Consider, if you will, the Monterey Pine tree. Its cones only open after a fire reaches a certain temperature. Its whole survival has adapted so that after a wildfire, it will release many seeds at once to repopulate the burnt forest.
Brady scientists Sarah Amend, Ph.D., and Ken Pienta, M.D., the Donald S. Coffey Professor of Urology, have found that something similar happens in prostate cancer cells in response to the stress of chemotherapy. “Using an imaging system that allows us to track cells over time, we observed prostate cancer cells responding to chemotherapy stress,” says Amend. “We found, existing within the larger cancer cell population, a distinctive rare cell subtype,” which they have named the Keystone cancer cell. These Keystone cancer cells are giant and have extra DNA as compared to the other cancer cells. “These cells have been observed by scientists for a century, but have long been dismissed as insignificant, thought to be artifacts or dying cells,” adds Pienta.
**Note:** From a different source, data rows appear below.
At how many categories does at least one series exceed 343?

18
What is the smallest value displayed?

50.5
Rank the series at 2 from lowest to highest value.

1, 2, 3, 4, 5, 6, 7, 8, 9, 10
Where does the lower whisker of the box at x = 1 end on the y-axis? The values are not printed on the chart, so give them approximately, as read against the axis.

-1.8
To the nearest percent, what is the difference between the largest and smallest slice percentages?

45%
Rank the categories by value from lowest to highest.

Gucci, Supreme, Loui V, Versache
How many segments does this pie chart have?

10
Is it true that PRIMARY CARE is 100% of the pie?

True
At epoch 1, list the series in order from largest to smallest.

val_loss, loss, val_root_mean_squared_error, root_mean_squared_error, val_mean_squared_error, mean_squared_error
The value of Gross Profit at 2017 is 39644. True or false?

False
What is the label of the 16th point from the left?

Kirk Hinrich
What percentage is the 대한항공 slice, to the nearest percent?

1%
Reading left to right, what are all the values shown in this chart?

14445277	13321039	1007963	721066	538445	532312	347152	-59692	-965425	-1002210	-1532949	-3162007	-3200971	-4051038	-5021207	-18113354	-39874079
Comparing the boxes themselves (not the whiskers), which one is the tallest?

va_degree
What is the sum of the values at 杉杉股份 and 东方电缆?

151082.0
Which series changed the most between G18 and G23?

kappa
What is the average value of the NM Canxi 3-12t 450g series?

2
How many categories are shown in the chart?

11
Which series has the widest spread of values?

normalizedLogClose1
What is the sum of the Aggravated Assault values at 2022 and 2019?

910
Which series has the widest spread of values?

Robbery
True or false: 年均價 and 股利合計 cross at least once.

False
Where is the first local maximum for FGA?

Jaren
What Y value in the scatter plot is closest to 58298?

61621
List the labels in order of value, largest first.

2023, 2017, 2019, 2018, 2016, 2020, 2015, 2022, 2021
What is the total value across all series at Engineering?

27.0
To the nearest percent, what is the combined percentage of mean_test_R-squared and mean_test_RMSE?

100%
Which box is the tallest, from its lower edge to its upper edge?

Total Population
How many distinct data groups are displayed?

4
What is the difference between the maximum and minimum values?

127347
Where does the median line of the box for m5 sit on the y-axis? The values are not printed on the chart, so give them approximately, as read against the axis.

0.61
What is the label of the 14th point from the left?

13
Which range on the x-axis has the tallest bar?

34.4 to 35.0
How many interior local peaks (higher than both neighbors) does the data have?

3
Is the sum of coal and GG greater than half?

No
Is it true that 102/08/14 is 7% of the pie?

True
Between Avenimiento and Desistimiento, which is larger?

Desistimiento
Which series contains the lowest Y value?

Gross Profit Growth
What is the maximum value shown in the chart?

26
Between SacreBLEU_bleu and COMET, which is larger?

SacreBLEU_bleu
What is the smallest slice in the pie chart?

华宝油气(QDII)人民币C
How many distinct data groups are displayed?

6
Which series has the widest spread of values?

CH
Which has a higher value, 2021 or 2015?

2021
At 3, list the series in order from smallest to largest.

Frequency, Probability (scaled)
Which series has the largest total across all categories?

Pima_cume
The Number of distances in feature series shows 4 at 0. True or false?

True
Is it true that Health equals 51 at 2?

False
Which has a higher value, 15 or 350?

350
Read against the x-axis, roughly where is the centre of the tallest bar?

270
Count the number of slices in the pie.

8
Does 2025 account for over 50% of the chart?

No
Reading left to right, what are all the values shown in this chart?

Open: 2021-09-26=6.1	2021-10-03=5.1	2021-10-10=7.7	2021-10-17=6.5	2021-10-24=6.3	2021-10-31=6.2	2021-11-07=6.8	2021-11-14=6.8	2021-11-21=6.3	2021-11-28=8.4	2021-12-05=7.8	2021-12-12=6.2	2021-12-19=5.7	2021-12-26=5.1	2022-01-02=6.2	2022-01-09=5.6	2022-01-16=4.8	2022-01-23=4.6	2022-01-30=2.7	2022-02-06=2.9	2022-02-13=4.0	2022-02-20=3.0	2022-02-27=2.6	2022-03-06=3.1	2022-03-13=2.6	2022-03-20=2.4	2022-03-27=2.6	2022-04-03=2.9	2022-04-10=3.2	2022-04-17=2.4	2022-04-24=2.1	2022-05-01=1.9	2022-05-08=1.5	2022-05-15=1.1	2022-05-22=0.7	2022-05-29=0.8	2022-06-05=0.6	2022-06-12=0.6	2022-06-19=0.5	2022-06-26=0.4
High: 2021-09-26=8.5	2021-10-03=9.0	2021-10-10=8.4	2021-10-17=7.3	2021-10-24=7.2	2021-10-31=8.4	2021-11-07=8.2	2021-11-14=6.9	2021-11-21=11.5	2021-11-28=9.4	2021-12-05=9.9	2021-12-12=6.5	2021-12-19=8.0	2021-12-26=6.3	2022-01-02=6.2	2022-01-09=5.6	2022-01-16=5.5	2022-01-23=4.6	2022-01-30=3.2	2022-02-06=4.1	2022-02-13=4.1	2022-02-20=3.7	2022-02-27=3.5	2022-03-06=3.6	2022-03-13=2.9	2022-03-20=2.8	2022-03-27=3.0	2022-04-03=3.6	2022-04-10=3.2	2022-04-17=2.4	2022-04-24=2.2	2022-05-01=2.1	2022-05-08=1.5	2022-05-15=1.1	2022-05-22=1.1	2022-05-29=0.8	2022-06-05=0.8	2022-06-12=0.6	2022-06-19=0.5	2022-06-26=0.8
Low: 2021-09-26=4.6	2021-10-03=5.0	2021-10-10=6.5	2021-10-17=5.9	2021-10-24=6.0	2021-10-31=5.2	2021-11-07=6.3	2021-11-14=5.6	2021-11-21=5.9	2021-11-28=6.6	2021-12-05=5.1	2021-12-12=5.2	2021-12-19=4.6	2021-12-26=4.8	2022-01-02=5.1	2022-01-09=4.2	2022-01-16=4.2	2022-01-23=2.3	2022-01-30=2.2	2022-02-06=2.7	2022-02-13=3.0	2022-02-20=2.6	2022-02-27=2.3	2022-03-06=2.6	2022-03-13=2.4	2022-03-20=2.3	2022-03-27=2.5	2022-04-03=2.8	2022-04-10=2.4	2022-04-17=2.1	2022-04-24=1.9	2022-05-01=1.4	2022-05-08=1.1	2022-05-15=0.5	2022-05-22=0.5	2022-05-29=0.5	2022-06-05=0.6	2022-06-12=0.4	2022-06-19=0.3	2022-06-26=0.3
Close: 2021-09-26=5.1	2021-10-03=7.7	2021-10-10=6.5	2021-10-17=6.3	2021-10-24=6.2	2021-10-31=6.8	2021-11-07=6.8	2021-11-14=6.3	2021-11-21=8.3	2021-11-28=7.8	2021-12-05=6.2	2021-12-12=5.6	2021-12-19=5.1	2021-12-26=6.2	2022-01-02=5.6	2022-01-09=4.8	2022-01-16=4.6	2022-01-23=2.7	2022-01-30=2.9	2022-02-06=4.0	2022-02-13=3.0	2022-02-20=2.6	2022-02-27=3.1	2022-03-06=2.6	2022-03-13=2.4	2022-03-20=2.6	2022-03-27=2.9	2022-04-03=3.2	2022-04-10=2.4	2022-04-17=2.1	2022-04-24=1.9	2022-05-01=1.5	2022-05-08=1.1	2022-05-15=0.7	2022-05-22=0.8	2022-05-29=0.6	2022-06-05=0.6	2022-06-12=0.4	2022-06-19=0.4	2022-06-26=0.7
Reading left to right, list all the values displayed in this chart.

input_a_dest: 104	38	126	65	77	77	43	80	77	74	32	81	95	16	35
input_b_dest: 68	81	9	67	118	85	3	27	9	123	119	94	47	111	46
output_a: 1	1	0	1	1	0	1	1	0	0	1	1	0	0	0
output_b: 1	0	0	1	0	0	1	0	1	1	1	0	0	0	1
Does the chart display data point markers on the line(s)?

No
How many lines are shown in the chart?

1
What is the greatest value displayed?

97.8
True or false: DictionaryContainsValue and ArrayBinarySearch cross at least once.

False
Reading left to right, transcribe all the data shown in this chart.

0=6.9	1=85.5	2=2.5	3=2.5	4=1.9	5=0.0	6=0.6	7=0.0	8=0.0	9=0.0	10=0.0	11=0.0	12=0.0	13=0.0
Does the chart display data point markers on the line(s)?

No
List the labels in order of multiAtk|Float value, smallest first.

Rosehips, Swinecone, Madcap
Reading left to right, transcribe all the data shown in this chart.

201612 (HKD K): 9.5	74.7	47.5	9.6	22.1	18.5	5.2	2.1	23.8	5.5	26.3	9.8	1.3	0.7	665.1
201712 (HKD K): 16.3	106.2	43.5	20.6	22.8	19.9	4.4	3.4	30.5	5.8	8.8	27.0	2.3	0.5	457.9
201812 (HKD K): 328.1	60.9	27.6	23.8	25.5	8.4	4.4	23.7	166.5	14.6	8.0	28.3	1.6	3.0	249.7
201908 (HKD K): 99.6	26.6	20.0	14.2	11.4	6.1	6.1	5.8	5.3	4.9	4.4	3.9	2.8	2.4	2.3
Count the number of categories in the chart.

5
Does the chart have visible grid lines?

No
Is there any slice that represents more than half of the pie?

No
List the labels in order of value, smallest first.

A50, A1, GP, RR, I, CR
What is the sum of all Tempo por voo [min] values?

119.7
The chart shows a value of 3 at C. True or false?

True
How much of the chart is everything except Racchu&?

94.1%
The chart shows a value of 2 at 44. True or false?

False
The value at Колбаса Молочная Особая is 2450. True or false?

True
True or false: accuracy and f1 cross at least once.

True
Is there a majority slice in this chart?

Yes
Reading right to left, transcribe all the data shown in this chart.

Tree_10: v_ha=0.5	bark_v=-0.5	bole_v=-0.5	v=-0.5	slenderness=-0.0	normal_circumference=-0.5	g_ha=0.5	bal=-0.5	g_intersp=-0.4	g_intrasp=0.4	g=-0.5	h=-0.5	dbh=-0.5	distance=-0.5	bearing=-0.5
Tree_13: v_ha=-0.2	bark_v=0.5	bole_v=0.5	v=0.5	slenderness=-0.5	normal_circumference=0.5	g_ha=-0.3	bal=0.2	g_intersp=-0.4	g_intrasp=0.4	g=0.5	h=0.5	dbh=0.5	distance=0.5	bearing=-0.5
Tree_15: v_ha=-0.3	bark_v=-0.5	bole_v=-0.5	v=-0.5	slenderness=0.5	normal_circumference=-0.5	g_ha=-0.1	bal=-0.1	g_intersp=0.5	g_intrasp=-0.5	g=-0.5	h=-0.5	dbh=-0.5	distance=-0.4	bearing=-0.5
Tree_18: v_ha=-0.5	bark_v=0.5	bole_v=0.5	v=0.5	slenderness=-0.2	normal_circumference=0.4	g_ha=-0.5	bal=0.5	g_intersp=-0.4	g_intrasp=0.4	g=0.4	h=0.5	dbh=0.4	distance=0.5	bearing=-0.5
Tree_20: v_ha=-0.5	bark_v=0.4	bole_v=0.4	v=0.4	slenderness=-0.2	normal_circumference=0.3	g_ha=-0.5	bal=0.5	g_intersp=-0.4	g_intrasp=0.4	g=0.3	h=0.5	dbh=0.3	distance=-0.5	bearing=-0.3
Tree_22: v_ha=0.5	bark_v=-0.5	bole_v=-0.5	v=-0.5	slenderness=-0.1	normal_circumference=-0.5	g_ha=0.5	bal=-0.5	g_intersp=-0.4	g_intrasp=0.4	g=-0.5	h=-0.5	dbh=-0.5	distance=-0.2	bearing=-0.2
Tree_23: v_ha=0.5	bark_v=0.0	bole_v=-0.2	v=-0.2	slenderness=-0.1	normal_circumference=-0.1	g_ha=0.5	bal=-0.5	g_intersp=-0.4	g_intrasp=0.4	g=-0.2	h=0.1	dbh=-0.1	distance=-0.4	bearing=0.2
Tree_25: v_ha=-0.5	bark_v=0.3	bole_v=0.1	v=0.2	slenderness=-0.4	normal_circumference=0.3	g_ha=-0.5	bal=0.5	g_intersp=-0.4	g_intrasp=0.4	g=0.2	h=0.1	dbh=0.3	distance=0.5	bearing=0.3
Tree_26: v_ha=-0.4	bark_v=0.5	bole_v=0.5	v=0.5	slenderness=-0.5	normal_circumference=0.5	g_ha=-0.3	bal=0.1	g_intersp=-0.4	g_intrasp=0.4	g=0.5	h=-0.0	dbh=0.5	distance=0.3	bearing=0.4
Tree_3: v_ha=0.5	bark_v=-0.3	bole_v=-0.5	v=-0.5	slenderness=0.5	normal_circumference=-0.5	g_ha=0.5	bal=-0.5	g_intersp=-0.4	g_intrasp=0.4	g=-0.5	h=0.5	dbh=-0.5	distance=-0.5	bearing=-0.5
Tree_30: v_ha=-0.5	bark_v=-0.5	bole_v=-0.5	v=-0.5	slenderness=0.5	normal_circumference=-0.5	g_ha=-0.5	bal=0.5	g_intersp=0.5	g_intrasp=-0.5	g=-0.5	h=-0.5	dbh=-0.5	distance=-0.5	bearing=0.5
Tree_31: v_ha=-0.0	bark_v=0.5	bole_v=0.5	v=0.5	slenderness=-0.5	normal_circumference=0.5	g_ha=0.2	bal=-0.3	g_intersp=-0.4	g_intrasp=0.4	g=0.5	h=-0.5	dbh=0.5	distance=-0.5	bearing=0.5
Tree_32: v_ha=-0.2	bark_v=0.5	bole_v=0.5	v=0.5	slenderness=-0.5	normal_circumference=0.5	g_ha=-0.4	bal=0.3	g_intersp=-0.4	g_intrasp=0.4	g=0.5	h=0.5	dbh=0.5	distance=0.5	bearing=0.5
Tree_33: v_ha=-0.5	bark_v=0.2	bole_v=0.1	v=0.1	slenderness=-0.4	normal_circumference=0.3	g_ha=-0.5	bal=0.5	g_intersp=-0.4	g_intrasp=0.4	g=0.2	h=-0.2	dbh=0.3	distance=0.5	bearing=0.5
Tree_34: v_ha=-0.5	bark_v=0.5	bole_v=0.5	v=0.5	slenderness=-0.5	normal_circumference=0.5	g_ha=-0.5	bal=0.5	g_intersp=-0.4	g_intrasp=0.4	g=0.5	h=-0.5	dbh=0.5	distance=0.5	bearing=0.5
They seem to be just the opposite: Amend and Pienta have discovered that these cells – like the Monterey pine cone seeds after fire – “emerge under therapeutic stress,” says Amend. “Based on our recent observations, where we observed them as live, functioning cells, we now believe Keystone cells are critical operators of resistance.” They found that when cancer cells are treated with chemotherapy, the Keystone cancer cells stop dividing and seem to hibernate. Because chemotherapy kills cells that are dividing, “the Keystone cancer cells survive.”
After the stress of treatment subsides, the Keystone cancer cells wake up, start dividing again, “and give rise to a generation of now-resistant daughter cells,” Amend continues. “We believe that these Keystone cancer cells are critical to therapy resistance and disease recurrence, and unless they are eliminated, cancer is going to come back after chemotherapy.” Amend and Pienta are now working to learn more about how these Keystone cancer cells are formed, “so we can learn how to target them, to make treatment for advanced prostate cancer much more effective.” Amend and her colleagues have received an award from The Patrick C. Walsh Prostate Cancer Research Fund to build on this work.